LA GRECE JUSTIFIE SON PROJET DE MUR A LA FRONTIERE TURQUE

Athènes a défendu hier son projet d’édifier une clôture de 12,5 km à la frontière turque, le long de la rivière Evros, pour mieux contrôler l’afflux d’immigrants clandestins.

« La Grèce a dépassé ses limites en terme de capacités d’accueil des migrants » déclaré hier le ministre grec de la Protection Citoyenne, Christos Papoutsis, après avoir annoncé l’érection d’un mur de 12,5 km le long de la frontière turque  destiné à empêcher les migrants de rentrer illégalement en territoire grec.

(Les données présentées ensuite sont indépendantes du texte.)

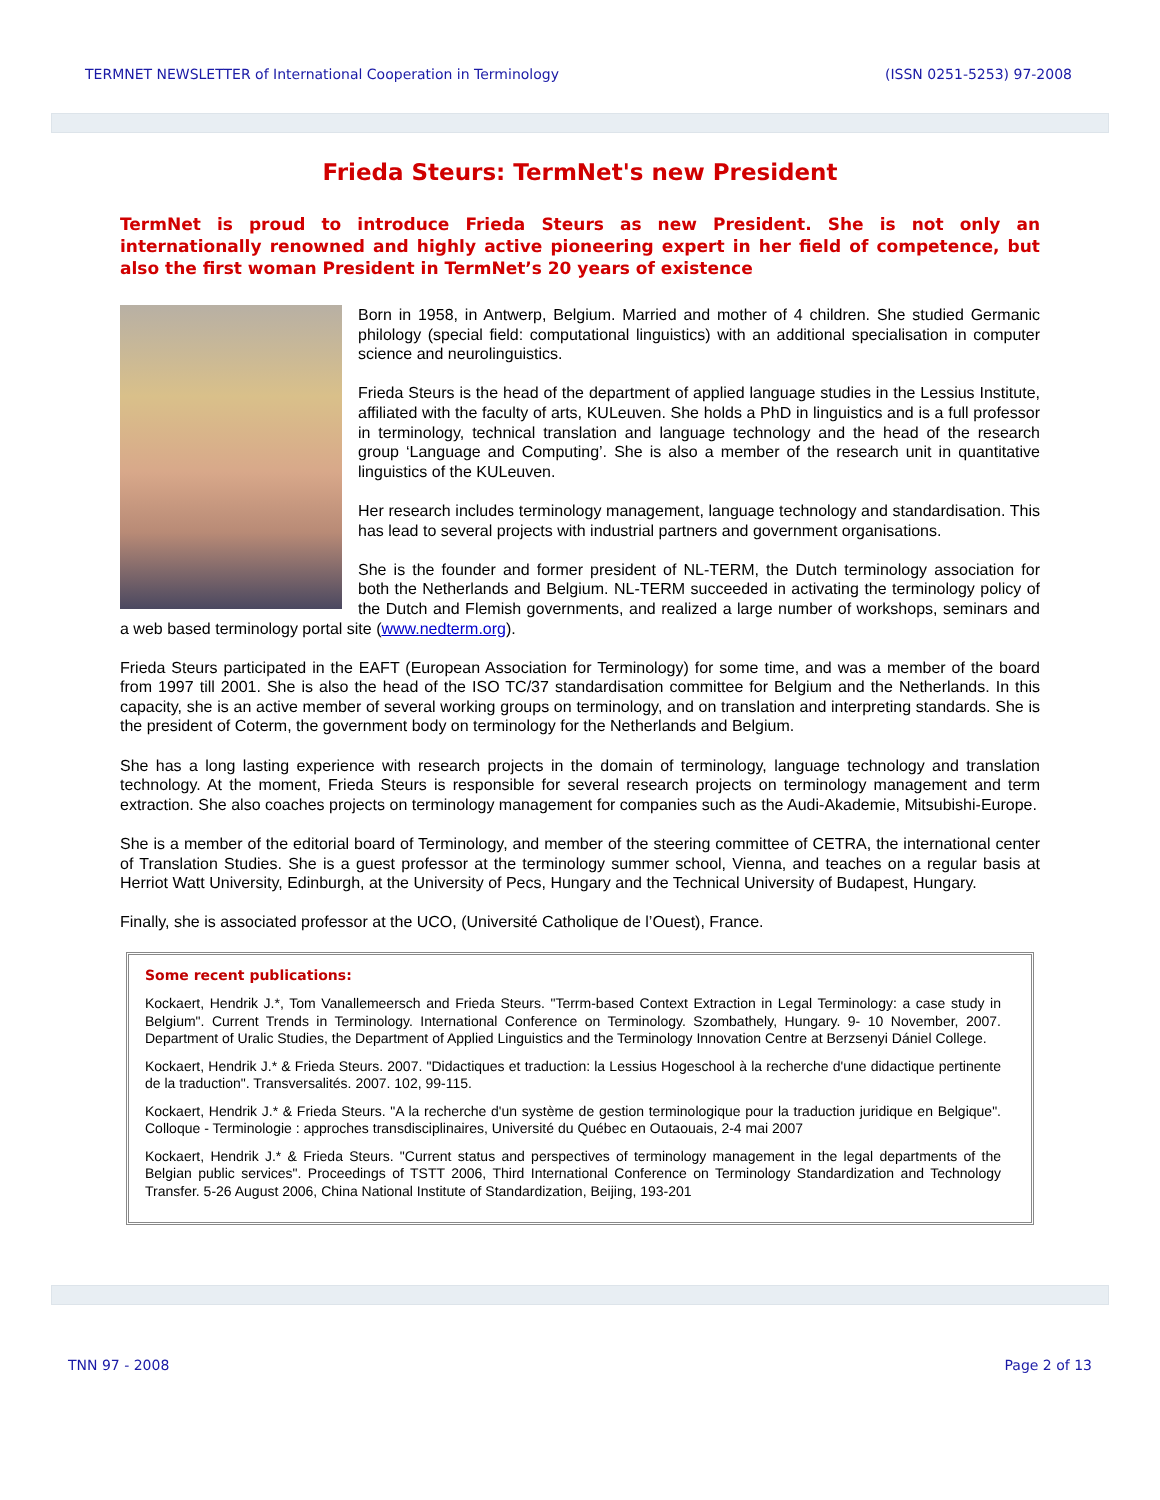TERMNET NEWSLETTER of International Cooperation in Terminology (ISSN 0251-5253) 97-2008
Frieda Steurs: TermNet's new President
TermNet is proud to introduce Frieda Steurs as new President. She is not only an internationally renowned and highly active pioneering expert in her field of competence, but also the first woman President in TermNet’s 20 years of existence
Born in 1958, in Antwerp, Belgium. Married and mother of 4 children. She studied Germanic philology (special field: computational linguistics) with an additional specialisation in computer science and neurolinguistics.
Frieda Steurs is the head of the department of applied language studies in the Lessius Institute, affiliated with the faculty of arts, KULeuven. She holds a PhD in linguistics and is a full professor in terminology, technical translation and language technology and the head of the research group ‘Language and Computing’. She is also a member of the research unit in quantitative linguistics of the KULeuven.
Her research includes terminology management, language technology and standardisation. This has lead to several projects with industrial partners and government organisations.
She is the founder and former president of NL-TERM, the Dutch terminology association for both the Netherlands and Belgium. NL-TERM succeeded in activating the terminology policy of the Dutch and Flemish governments, and realized a large number of workshops, seminars and a web based terminology portal site (www.nedterm.org).
Frieda Steurs participated in the EAFT (European Association for Terminology) for some time, and was a member of the board from 1997 till 2001. She is also the head of the ISO TC/37 standardisation committee for Belgium and the Netherlands. In this capacity, she is an active member of several working groups on terminology, and on translation and interpreting standards. She is the president of Coterm, the government body on terminology for the Netherlands and Belgium.
She has a long lasting experience with research projects in the domain of terminology, language technology and translation technology. At the moment, Frieda Steurs is responsible for several research projects on terminology management and term extraction. She also coaches projects on terminology management for companies such as the Audi-Akademie, Mitsubishi-Europe.
She is a member of the editorial board of Terminology, and member of the steering committee of CETRA, the international center of Translation Studies. She is a guest professor at the terminology summer school, Vienna, and teaches on a regular basis at Herriot Watt University, Edinburgh, at the University of Pecs, Hungary and the Technical University of Budapest, Hungary.
Finally, she is associated professor at the UCO, (Université Catholique de l’Ouest), France.
Some recent publications:
Kockaert, Hendrik J.*, Tom Vanallemeersch and Frieda Steurs. "Terrm-based Context Extraction in Legal Terminology: a case study in Belgium". Current Trends in Terminology. International Conference on Terminology. Szombathely, Hungary. 9- 10 November, 2007. Department of Uralic Studies, the Department of Applied Linguistics and the Terminology Innovation Centre at Berzsenyi Dániel College.
Kockaert, Hendrik J.* & Frieda Steurs. 2007. "Didactiques et traduction: la Lessius Hogeschool à la recherche d'une didactique pertinente de la traduction". Transversalités. 2007. 102, 99-115.
Kockaert, Hendrik J.* & Frieda Steurs. "A la recherche d'un système de gestion terminologique pour la traduction juridique en Belgique". Colloque - Terminologie : approches transdisciplinaires, Université du Québec en Outaouais, 2-4 mai 2007
Kockaert, Hendrik J.* & Frieda Steurs. "Current status and perspectives of terminology management in the legal departments of the Belgian public services". Proceedings of TSTT 2006, Third International Conference on Terminology Standardization and Technology Transfer. 5-26 August 2006, China National Institute of Standardization, Beijing, 193-201
TNN 97 - 2008 Page 2 of 13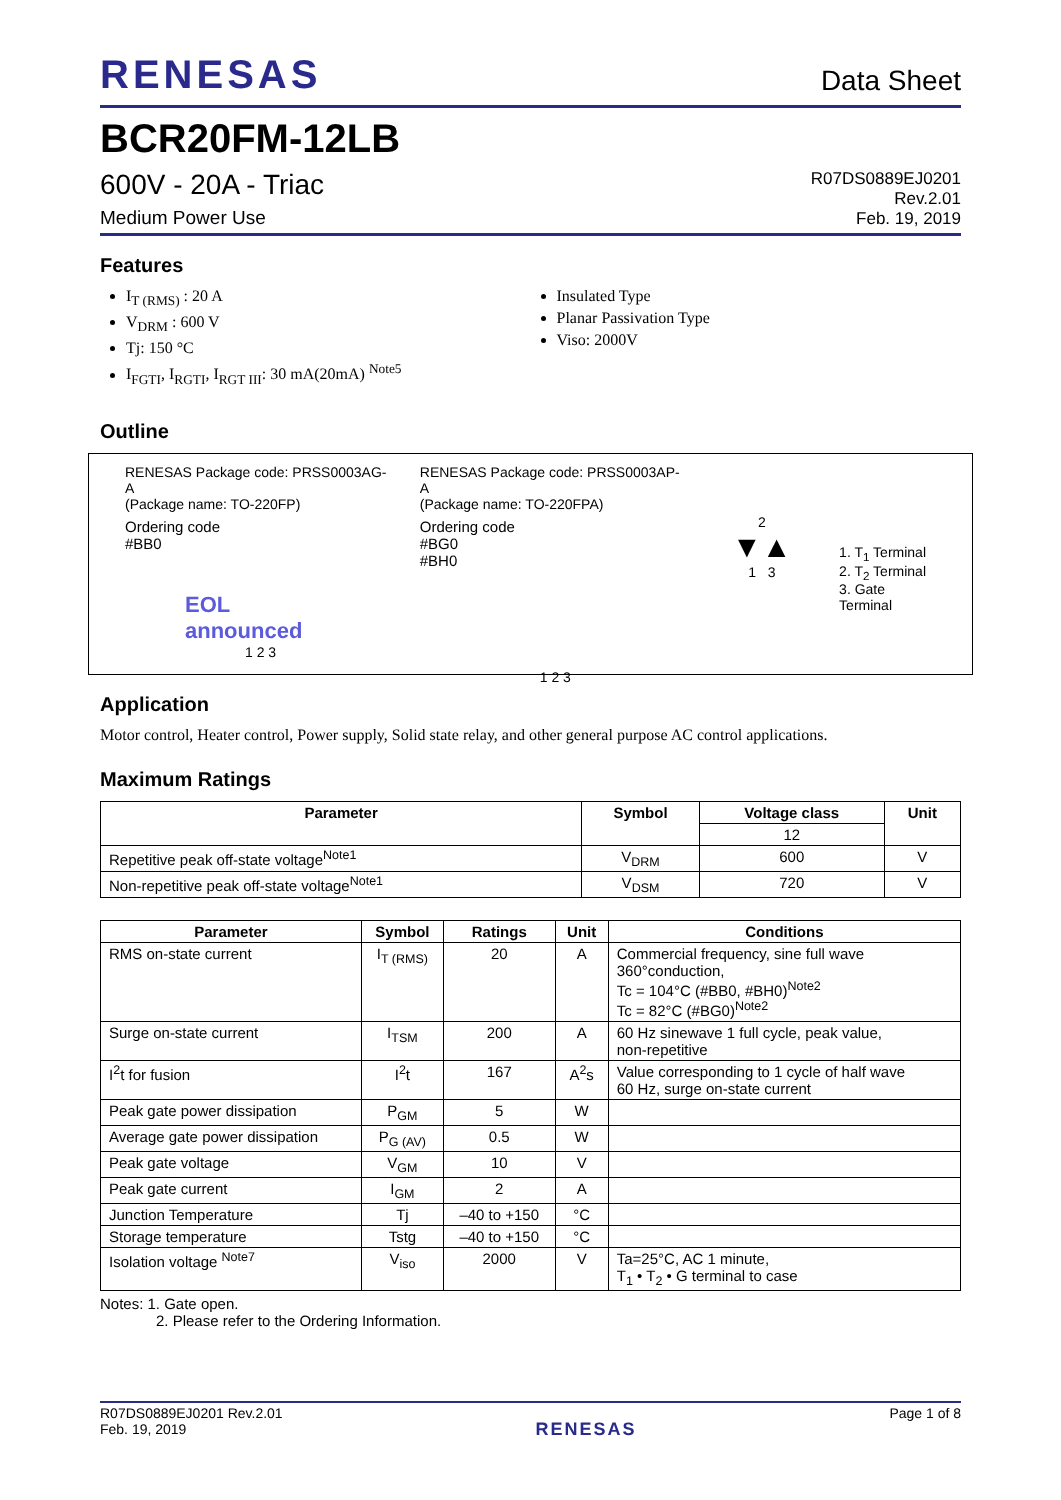RENESAS
Data Sheet
BCR20FM-12LB
600V - 20A - Triac
Medium Power Use
R07DS0889EJ0201
Rev.2.01
Feb. 19, 2019
Features
I<sub>T (RMS)</sub> : 20 A
V<sub>DRM</sub> : 600 V
Tj: 150 °C
I<sub>FGTI</sub>, I<sub>RGTI</sub>, I<sub>RGT III</sub>: 30 mA(20mA) <sup>Note5</sup>
Insulated Type
Planar Passivation Type
Viso: 2000V
Outline
RENESAS Package code: PRSS0003AG-A
(Package name: TO-220FP)
Ordering code
#BB0
EOL
announced
1 2 3
RENESAS Package code: PRSS0003AP-A
(Package name: TO-220FPA)
Ordering code
#BG0
#BH0
1 2 3
2
▼▲
1 3
1. T<sub>1</sub> Terminal
2. T<sub>2</sub> Terminal
3. Gate Terminal
Application
Motor control, Heater control, Power supply, Solid state relay, and other general purpose AC control applications.
Maximum Ratings
| Parameter | Symbol | Voltage class | Unit |
| --- | --- | --- | --- |
| | | 12 | |
| Repetitive peak off-state voltage<sup>Note1</sup> | V<sub>DRM</sub> | 600 | V |
| Non-repetitive peak off-state voltage<sup>Note1</sup> | V<sub>DSM</sub> | 720 | V |
| Parameter | Symbol | Ratings | Unit | Conditions |
| --- | --- | --- | --- | --- |
| RMS on-state current | I<sub>T (RMS)</sub> | 20 | A | Commercial frequency, sine full wave 360°conduction, Tc = 104°C (#BB0, #BH0)<sup>Note2</sup> Tc = 82°C (#BG0)<sup>Note2</sup> |
| Surge on-state current | I<sub>TSM</sub> | 200 | A | 60 Hz sinewave 1 full cycle, peak value, non-repetitive |
| I<sup>2</sup>t for fusion | I<sup>2</sup>t | 167 | A<sup>2</sup>s | Value corresponding to 1 cycle of half wave 60 Hz, surge on-state current |
| Peak gate power dissipation | P<sub>GM</sub> | 5 | W | |
| Average gate power dissipation | P<sub>G (AV)</sub> | 0.5 | W | |
| Peak gate voltage | V<sub>GM</sub> | 10 | V | |
| Peak gate current | I<sub>GM</sub> | 2 | A | |
| Junction Temperature | Tj | –40 to +150 | °C | |
| Storage temperature | Tstg | –40 to +150 | °C | |
| Isolation voltage <sup>Note7</sup> | V<sub>iso</sub> | 2000 | V | Ta=25°C, AC 1 minute, T<sub>1</sub> • T<sub>2</sub> • G terminal to case |
Notes: 1. Gate open.
2. Please refer to the Ordering Information.
R07DS0889EJ0201 Rev.2.01
Feb. 19, 2019
RENESAS
Page 1 of 8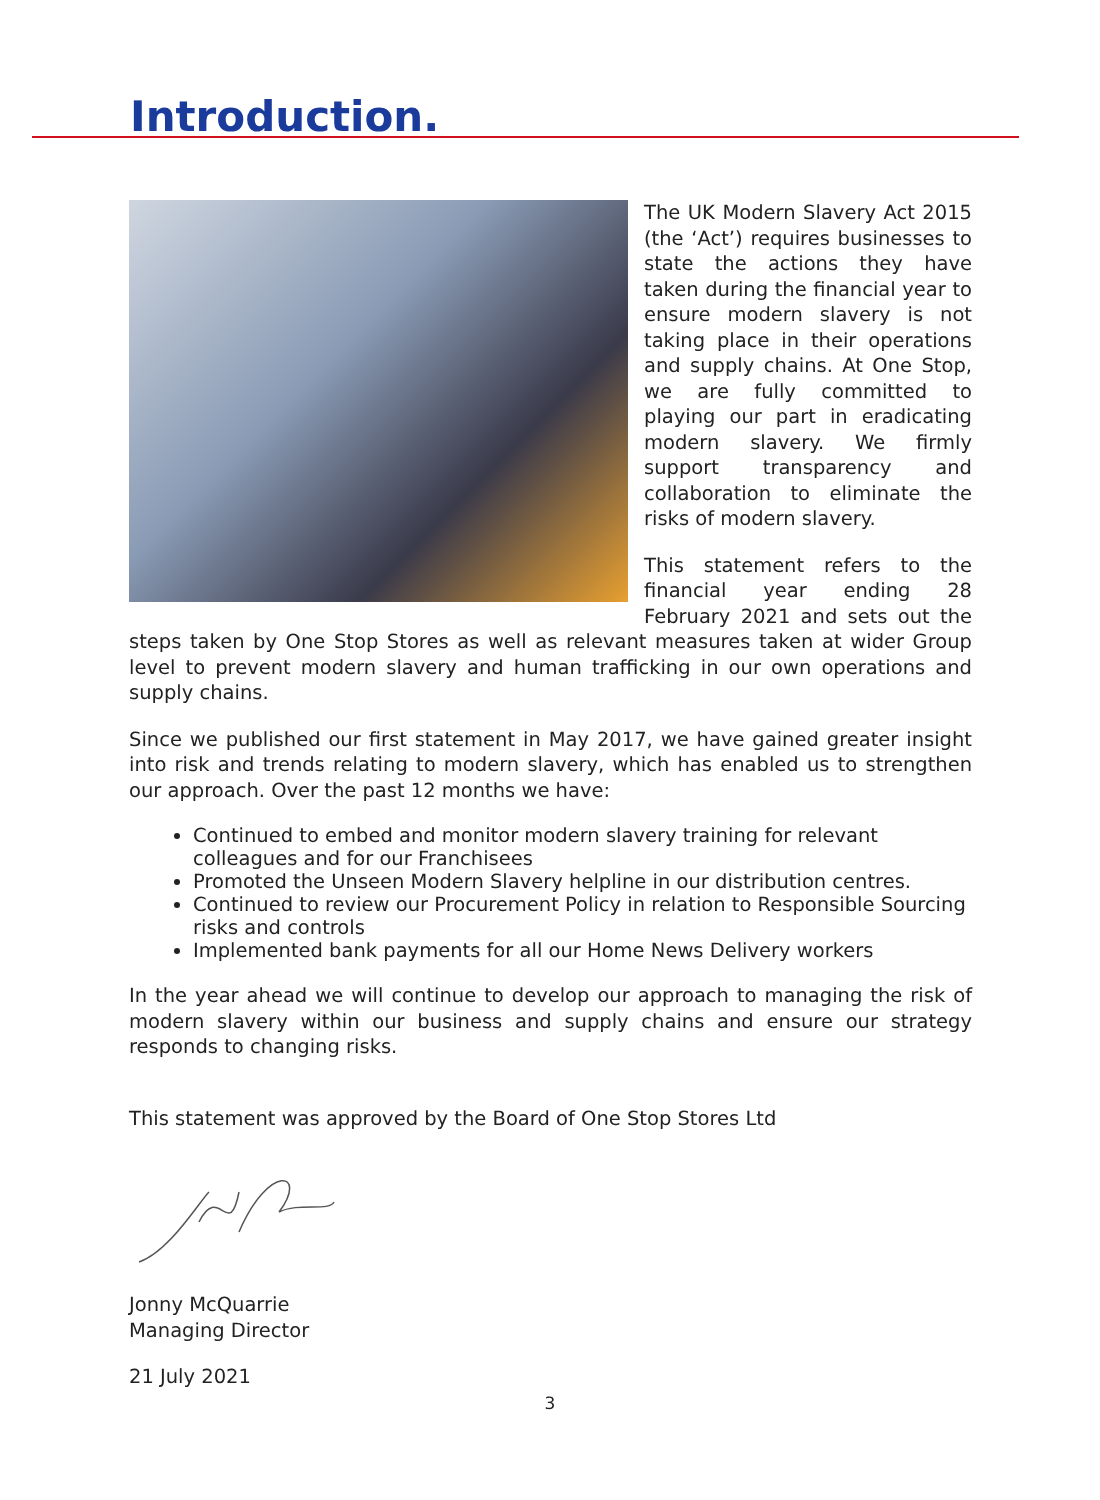Introduction.
The UK Modern Slavery Act 2015 (the ‘Act’) requires businesses to state the actions they have taken during the financial year to ensure modern slavery is not taking place in their operations and supply chains. At One Stop, we are fully committed to playing our part in eradicating modern slavery. We firmly support transparency and collaboration to eliminate the risks of modern slavery.
This statement refers to the financial year ending 28 February 2021 and sets out the steps taken by One Stop Stores as well as relevant measures taken at wider Group level to prevent modern slavery and human trafficking in our own operations and supply chains.
Since we published our first statement in May 2017, we have gained greater insight into risk and trends relating to modern slavery, which has enabled us to strengthen our approach. Over the past 12 months we have:
Continued to embed and monitor modern slavery training for relevant colleagues and for our Franchisees
Promoted the Unseen Modern Slavery helpline in our distribution centres.
Continued to review our Procurement Policy in relation to Responsible Sourcing risks and controls
Implemented bank payments for all our Home News Delivery workers
In the year ahead we will continue to develop our approach to managing the risk of modern slavery within our business and supply chains and ensure our strategy responds to changing risks.
This statement was approved by the Board of One Stop Stores Ltd
Jonny McQuarrie
Managing Director
21 July 2021
3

Dénonçant « l’hypocrisie de ceux qui critiquent » ce plan sans connaitre « la dure réalité à laquelle les citoyens grecs sont obligés de réagir », il a annoncé dans la foulée la mise en place d’une nouvelle politique d’immigration plus restrictive et la création d’une autorité indépendante chargé d’examiner les demandes d’asile.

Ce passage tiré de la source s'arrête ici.